◆ **Things to do**:
1. Return the portion of the article about Ben Simmons' injuries between "Putting Simmons' mental" and "of Chandler Parsons.", inclusive, copied word for word.
2. Carry the article about Ben Simmons' injuries forward from its last sentence.

-------- Selected extract

Putting Simmons' mental struggles aside, he has simply been unable to stay physically healthy for any real length of time over the last two-plus seasons. His holdout with the 76ers, plus his back issues kept him out for the entire 2021-22 season. Last season, it was the back and knee that limited him to 42 games. 

This season, Simmons has played in 15 games while making $38 million. He's set to make over $40M next year, which will put an end to the five-year, $170M extension he signed in 2019 that has one of the worst ROIs of any contract this side of Chandler Parsons. 

Now Simmons' agent, Bernie Lee, is taking the blame for his client's inability to get past these back injuries that continue to plague him, which they have tried to fix, obviously to no avail, without surgery. 

From SNY's Ian Begley:

"It is a continuation of the same injury that he has dealt with all year," Lee told SNY. "….We are trying to get clearer answers as to how to get him out of the reactive cycle he's in.

----------------
-------- Records provided

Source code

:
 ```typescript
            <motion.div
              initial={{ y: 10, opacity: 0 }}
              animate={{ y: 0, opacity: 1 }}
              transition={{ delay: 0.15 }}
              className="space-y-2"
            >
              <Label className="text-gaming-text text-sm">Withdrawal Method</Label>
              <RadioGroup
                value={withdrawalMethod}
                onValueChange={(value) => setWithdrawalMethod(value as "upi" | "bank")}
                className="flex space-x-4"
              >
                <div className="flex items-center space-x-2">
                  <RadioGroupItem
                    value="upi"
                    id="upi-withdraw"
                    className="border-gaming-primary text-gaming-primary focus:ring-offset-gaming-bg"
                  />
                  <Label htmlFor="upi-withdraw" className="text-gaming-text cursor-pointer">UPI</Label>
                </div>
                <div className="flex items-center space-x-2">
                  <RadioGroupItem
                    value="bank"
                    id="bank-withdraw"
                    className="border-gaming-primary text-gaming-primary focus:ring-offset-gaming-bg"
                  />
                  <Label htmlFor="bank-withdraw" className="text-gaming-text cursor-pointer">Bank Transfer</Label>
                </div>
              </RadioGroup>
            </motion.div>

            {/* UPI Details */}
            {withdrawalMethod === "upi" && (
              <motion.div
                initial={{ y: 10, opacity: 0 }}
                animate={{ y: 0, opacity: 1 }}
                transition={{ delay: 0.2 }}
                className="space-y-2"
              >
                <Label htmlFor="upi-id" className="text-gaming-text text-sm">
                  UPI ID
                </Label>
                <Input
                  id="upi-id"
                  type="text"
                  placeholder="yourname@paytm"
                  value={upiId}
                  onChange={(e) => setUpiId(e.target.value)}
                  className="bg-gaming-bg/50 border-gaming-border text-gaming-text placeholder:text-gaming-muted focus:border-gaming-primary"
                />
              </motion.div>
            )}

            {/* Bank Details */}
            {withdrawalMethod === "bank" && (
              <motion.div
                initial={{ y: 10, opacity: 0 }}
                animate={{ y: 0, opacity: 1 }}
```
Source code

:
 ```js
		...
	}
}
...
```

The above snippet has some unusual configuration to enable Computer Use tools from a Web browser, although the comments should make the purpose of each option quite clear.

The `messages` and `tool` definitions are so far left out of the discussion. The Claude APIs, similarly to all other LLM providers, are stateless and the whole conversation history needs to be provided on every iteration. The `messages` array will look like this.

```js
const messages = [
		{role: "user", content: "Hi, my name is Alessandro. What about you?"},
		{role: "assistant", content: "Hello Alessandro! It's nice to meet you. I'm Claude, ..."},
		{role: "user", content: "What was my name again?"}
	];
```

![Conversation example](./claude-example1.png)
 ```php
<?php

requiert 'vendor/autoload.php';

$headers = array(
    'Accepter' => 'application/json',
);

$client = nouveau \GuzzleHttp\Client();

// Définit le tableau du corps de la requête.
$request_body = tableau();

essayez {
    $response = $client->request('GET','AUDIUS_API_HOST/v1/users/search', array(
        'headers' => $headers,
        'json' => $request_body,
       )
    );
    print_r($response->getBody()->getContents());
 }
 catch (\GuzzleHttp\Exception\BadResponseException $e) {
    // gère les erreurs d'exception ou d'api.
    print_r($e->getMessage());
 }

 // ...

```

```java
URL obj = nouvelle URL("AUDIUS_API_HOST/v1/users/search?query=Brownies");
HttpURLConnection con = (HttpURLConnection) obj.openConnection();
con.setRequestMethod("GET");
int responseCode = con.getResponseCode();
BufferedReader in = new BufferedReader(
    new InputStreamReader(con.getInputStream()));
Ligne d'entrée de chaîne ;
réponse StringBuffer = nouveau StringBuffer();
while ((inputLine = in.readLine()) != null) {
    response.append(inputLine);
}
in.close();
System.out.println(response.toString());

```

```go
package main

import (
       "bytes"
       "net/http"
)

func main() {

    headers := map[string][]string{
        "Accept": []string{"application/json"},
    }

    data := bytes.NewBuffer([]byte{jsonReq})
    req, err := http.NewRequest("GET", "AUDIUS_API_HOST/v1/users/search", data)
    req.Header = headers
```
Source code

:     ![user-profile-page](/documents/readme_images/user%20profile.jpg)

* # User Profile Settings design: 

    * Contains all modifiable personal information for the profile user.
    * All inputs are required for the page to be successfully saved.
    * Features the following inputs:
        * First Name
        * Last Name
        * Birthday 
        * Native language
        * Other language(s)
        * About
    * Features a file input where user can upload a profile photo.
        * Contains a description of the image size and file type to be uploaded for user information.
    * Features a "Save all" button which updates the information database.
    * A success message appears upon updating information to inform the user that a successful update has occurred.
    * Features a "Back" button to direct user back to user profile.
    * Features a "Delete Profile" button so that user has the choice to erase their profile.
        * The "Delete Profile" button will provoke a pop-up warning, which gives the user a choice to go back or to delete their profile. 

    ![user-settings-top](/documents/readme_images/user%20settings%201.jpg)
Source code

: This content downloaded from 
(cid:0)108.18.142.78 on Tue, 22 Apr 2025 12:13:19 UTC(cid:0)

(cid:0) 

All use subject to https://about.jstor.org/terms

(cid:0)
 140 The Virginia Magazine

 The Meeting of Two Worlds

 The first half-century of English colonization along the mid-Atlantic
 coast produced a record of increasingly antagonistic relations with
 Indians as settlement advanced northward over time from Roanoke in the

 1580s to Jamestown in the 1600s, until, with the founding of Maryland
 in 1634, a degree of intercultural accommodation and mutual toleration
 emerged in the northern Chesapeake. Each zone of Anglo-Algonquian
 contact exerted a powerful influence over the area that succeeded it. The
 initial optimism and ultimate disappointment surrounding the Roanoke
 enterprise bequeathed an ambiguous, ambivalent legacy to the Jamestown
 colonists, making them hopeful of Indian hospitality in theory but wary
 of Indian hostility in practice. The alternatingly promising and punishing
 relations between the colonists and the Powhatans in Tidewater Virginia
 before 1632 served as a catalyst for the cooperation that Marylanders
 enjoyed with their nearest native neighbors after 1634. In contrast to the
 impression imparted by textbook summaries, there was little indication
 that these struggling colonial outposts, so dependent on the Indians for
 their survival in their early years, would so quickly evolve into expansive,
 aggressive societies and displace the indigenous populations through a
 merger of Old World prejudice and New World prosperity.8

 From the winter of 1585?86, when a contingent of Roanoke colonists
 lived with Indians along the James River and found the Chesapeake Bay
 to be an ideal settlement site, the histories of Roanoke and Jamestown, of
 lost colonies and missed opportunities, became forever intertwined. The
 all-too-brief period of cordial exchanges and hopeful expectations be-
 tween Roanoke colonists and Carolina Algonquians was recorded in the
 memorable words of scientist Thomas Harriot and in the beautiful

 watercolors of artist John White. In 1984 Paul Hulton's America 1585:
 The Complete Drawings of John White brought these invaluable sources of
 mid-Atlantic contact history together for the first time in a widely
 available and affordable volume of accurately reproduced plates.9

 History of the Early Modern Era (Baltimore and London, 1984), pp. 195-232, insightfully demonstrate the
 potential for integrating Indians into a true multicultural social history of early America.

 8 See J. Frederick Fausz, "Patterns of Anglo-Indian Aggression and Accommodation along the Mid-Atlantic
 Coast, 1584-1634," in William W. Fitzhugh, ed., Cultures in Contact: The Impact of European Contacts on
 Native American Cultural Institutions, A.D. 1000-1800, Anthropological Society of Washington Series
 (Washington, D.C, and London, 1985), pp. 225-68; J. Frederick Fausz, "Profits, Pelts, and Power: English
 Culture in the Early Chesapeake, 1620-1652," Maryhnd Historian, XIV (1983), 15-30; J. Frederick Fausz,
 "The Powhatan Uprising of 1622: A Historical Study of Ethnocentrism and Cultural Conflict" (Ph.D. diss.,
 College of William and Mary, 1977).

----------------

◆ **Results by task**:
1.
Putting Simmons' mental struggles aside, he has simply been unable to stay physically healthy for any real length of time over the last two-plus seasons. His holdout with the 76ers, plus his back issues kept him out for the entire 2021-22 season. Last season, it was the back and knee that limited him to 42 games. 

This season, Simmons has played in 15 games while making $38 million. He's set to make over $40M next year, which will put an end to the five-year, $170M extension he signed in 2019 that has one of the worst ROIs of any contract this side of Chandler Parsons.

2.
"...We continue to try and find non-surgical options to allow Ben to move forward on a permanent basis and that is where this is my responsibility and I am [the] one to blame. 

"When I began working with Ben I made a commitment to him that I would do everything I could to find the right answers and specialists for him to work with [in order] to move forward from the issues he has been having. Clearly it hasn't happened and that's my responsibility. 

"In the year I have worked with Ben he has taken less than seven days off. In my almost 20 years doing this, [it] isn't something I've seen. So the thought that he is doing everything asked of him but not getting the results is something that in no way shape or form sits right with me and I am committed to finding him the right people and the right answers and we will."

"Come the offseason, we're going to implement some processes and outside input that'll allow him to finally move forward from this on-going issue and resume his career at the levels he's established prior to being injured," Lee said.

Nets interim coach Kevin Ollie confirmed that Simmons is considered day-to-day, saying "hopefully we can get him back soon," but if you read between the lines of Lee's comments, it's at least worth questioning if another extended absence is on the horizon. After all, he's already talking about what they're going to do about getting Simmons right in the offseason. That doesn't sound too good for the rest of this season.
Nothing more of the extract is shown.